*About this exercise*
Rewrite the material between the lines holding "Photographs of a" and "lens RADIAL K", inclusive, swapping "pose line" for "position line" and keeping everything else unchanged. Leave the pictures out of your answer.

*Data provided*
-- Opening Marker --
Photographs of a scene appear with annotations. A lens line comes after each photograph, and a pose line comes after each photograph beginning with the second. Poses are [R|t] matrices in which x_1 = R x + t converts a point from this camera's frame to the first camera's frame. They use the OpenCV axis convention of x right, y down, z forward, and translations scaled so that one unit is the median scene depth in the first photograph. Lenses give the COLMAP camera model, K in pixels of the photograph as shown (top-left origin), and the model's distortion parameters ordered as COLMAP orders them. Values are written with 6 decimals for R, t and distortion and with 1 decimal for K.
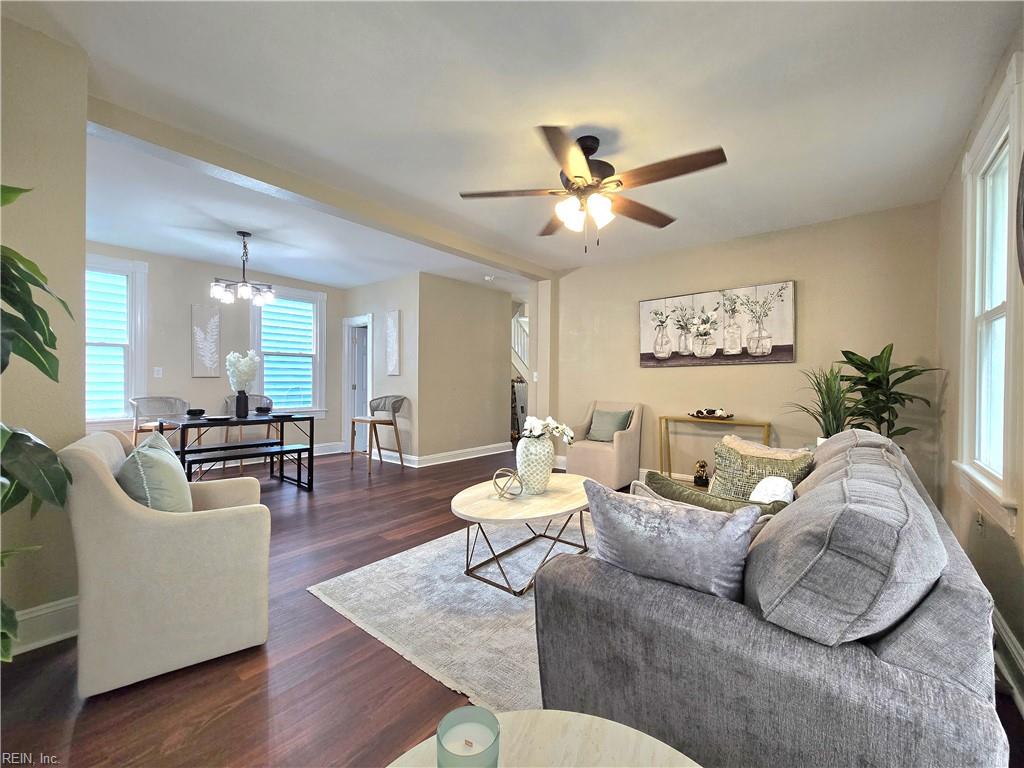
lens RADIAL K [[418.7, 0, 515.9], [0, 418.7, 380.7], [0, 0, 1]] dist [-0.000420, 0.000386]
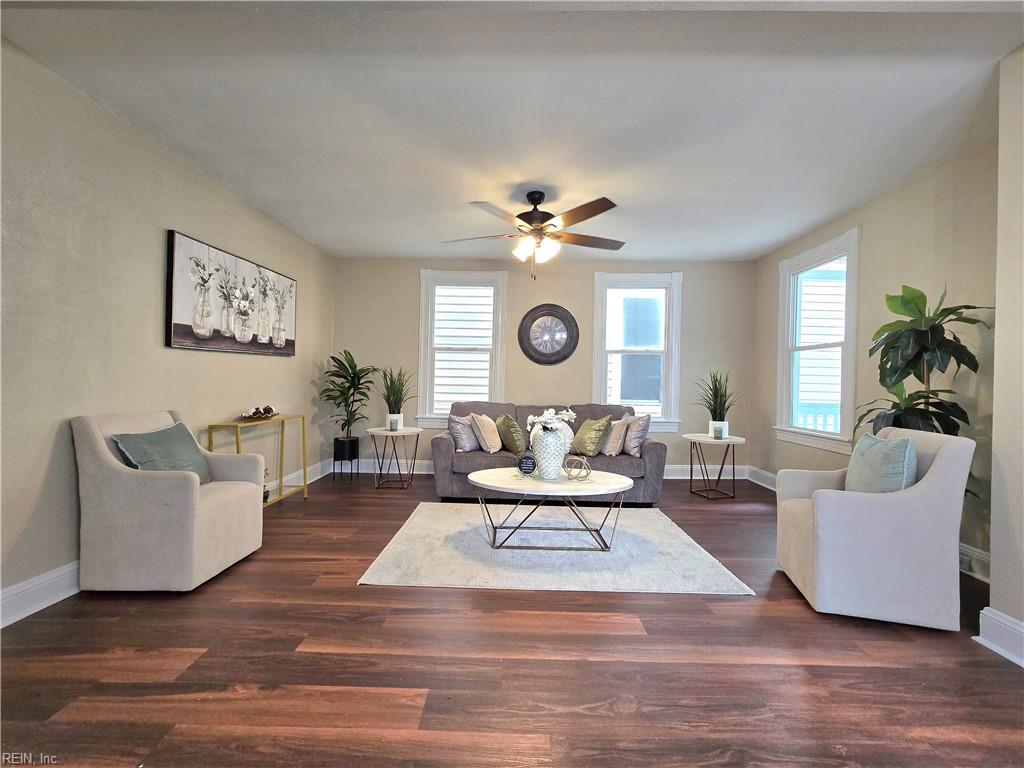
-- Closing Marker --
-- Opening Marker --
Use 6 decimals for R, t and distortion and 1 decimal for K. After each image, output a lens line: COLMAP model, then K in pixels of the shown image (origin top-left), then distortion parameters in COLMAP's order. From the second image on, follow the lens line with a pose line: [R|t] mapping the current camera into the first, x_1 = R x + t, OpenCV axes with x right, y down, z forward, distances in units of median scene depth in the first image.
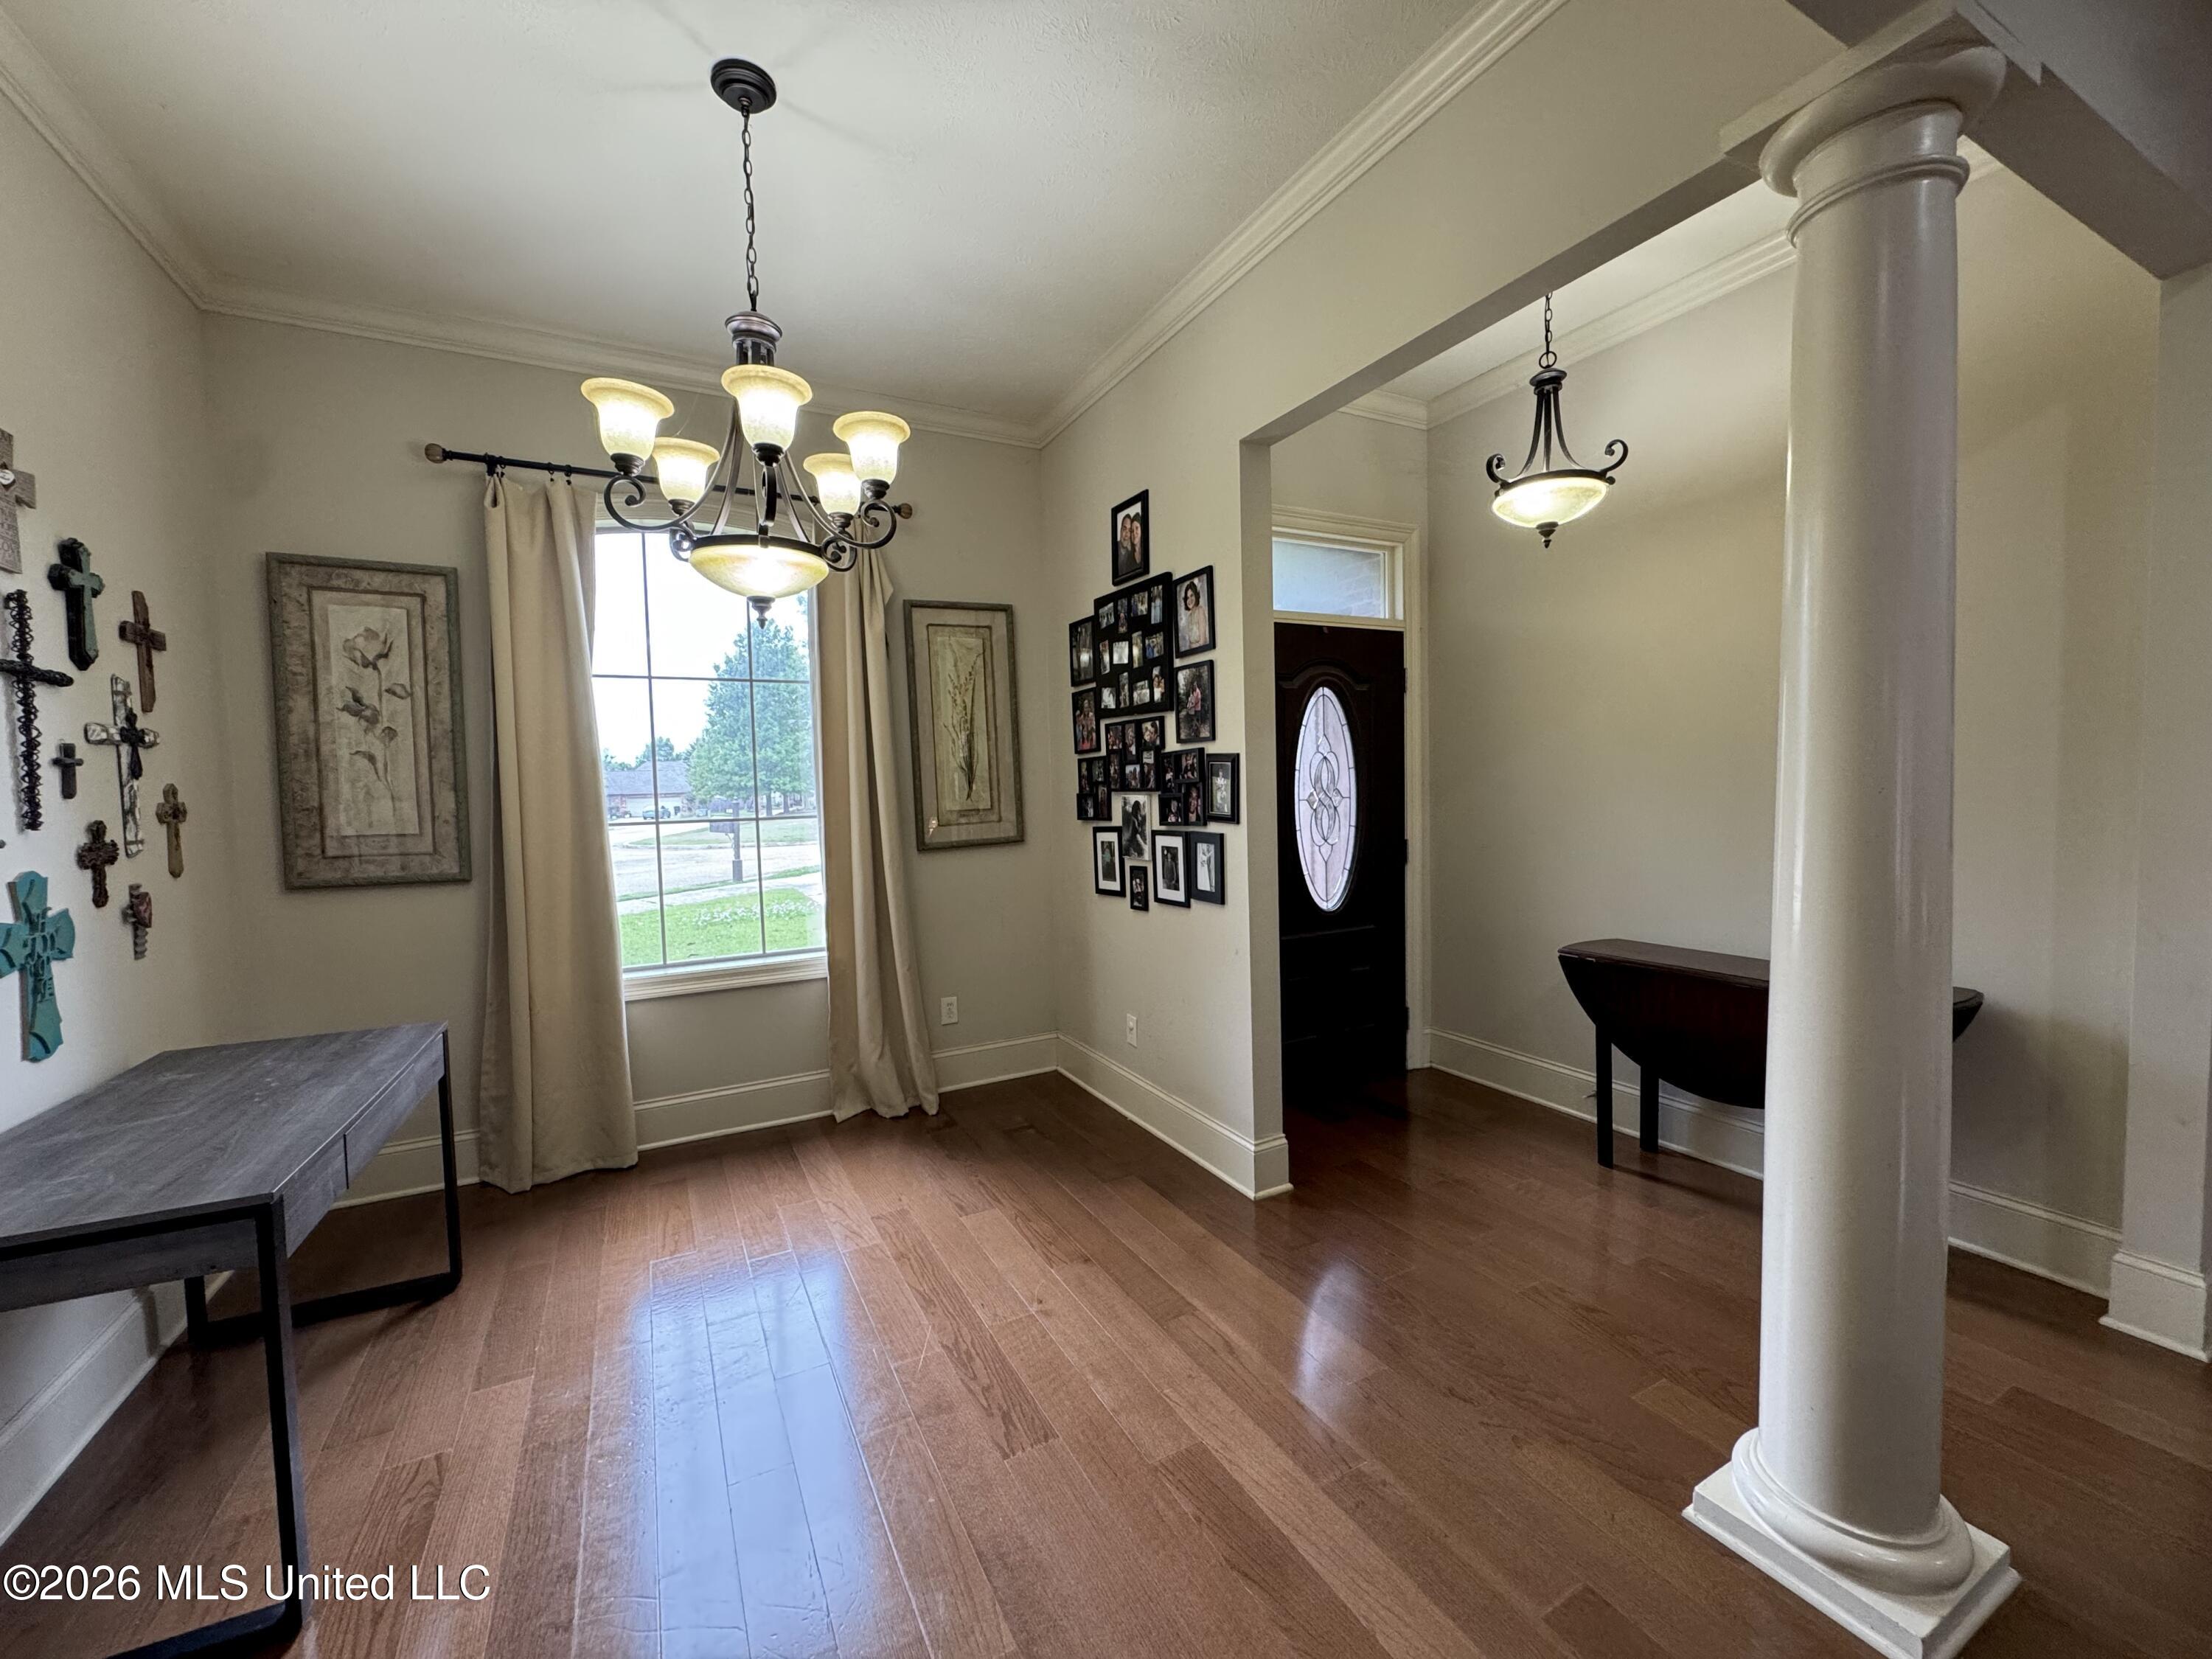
-- Closing Marker --
*Expected answer*
Photographs of a scene appear with annotations. A lens line comes after each photograph, and a position line comes after each photograph beginning with the second. Poses are [R|t] matrices in which x_1 = R x + t converts a point from this camera's frame to the first camera's frame. They use the OpenCV axis convention of x right, y down, z forward, and translations scaled so that one unit is the median scene depth in the first photograph. Lenses give the COLMAP camera model, K in pixels of the photograph as shown (top-left origin), and the model's distortion parameters ordered as COLMAP orders them. Values are written with 6 decimals for R, t and distortion and with 1 decimal for K.
lens RADIAL K [[418.7, 0, 515.9], [0, 418.7, 380.7], [0, 0, 1]] dist [-0.000420, 0.000386]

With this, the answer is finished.